La multitud de hombres es infinita y numerosos edificios son similares casi a los Galos, el número de ganado es grande.Ellos se sirven o del cobre o de la moneda dorada o de barras férreas examinadas por monedas según cierto peso. Nace allí el plomo blanco en las regiones mediterráneas y en las marítimas nace el hierro pero la abundancia de él es escasa, se sirve del cobre importado.
La madera de cada tipo es como en la Galia a excepción de haya o abeto. Ellos no consideran que esté permitido comer liebre y el pato y la gallina; estas cosas sin embargo alimentan para su ánimo y deseo. Los lugares son más templados que en la Galia, con fríos más suaves.
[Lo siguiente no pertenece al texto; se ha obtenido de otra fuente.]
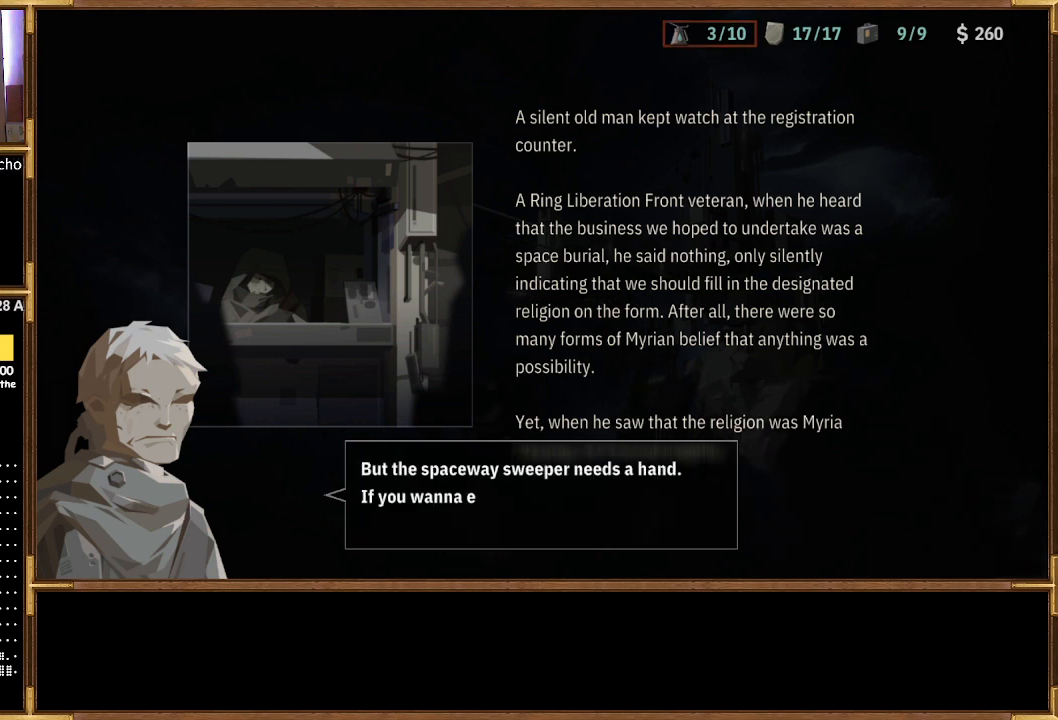
{"buttons": [], "left_stick": "center", "right_stick": "center", "events": []}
[13] La isla por naturaleza es triangular, de la que un único lado está junto a la Galia. Mira más abajo hacia el medio día otro ángulo de este lado, el cual está hacia el sol naciente hacia Cantio, hacia donde son dirigidas casi todas las naves desde la Galia. Esto se extiende casi cincuenta mil pasos. Uno está inclinado a Hispania y el sol occidental, desde esta parte está Hibernia, en una mitad menor que Britania, como es estimado pero separado por el mismo espacio que hay desde la Galia a Britania. En el centro de este trayecto hay una isla, que es llamada Mona: Muchísimas además son consideradas menores islas vecinas, de las cuales islas todos escribieron que había noche bajo la bruma treinta días seguidos. Nosotros no hallábamos nada de esto con nuestras preguntas, a no ser que veíamos que las noches eran más cortas que en el continente con ciertas medidas desde el agua. De este lado la longitud es de setenta mil como la opinión de aquellos dice. La tercera está contra el norte; ninguna tierra ha sido encontrada para esta parte, sino que el ángulo del lado de ésta mira sobre todo a Germania. Se estima que esto está a ochenta mil pasos a lo largo. De este modo toda la isla está en contorno veinte veces cien mil pasos.
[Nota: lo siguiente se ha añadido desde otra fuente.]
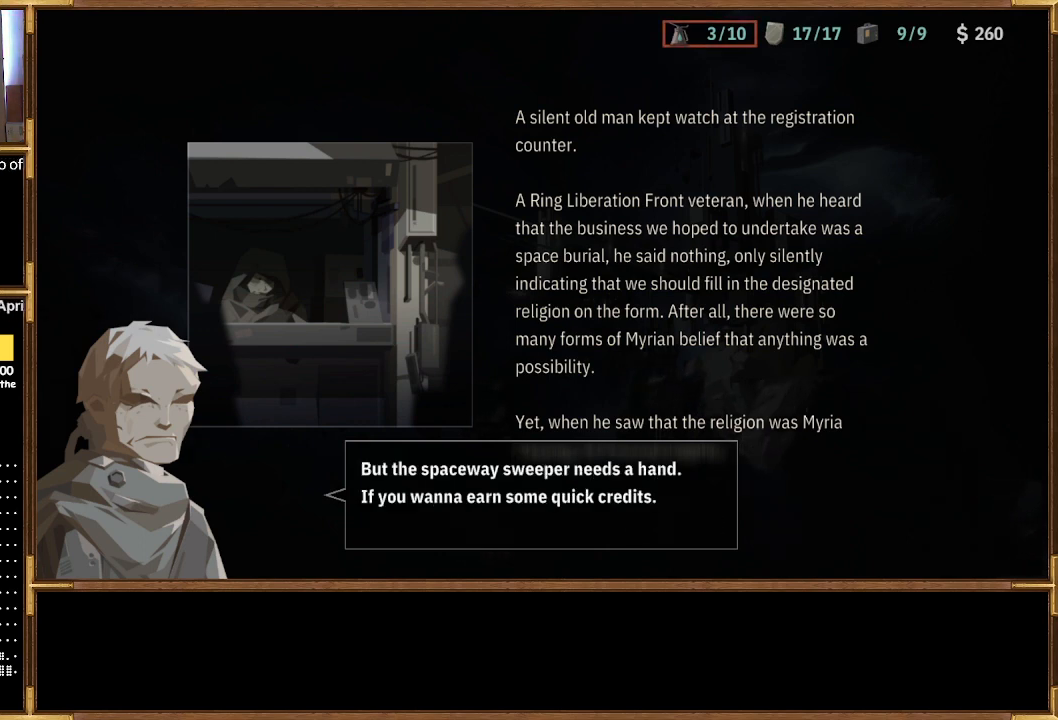
{"buttons": [], "left_stick": "center", "right_stick": "center", "events": []}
[14] Largamente de todos estos los más humanos son los que habitan Cantio, la cual región es toda marítima, y no difieren mucho de la costumbre Gálica. La mayoría interiores no cultivan el trigo, sino que viven de leche y carne, y están vestidos con pieles. Verdaderamente todos los britanos se untan con glasto, porque aporta un color azulado, así este aspecto los hace más horribles en la lucha. Son de cabello abandonado y toda la superficie del cuerpo rasurada : excepto la cabeza y el labio superior. De diez en diez y de doce en doce y sobre todo hermanos con hermanos y padres con hijos tienen esposas comunes entre sí, pero los que nacieron de ellos son considerados hijos de ellos, hacia quien fue llevada cada virgen en primer lugar.


[15] Los jinetes de los enemigos y los combabientes en carro duramente se enfrentaron en una batalla con nuestra caballería en el camino, aunque los nuestros fueron superiores en todas partes y empujaron a estas a los bosques y colinas pero, matados muchísimos, habiendo perseguido mas ávidamente perdieron algunos de los suyos. Pero aquellos, interpuesto un espacio, ocupados también los nuestros imprudentes en la fortificación del campamento, habiéndose colocado de pronto desde la estación delante del campamento, lucharon fuertemente y, enviadas dos cohortes por Cesar para la defensa y estas las primeras de las dos legiones, al haberse colocado entre sí en un espacio intermedio reducido del lugar, asustados los nuestros por el nuevo tipo de batalla, por el medio muy audazmente cruzaron y se retiraron de allí incólumes. En este día es asesinado Quinto Laverio Duro, tribuno de los soldados. Aquellos son rechazados, enviadas muchas cohortes.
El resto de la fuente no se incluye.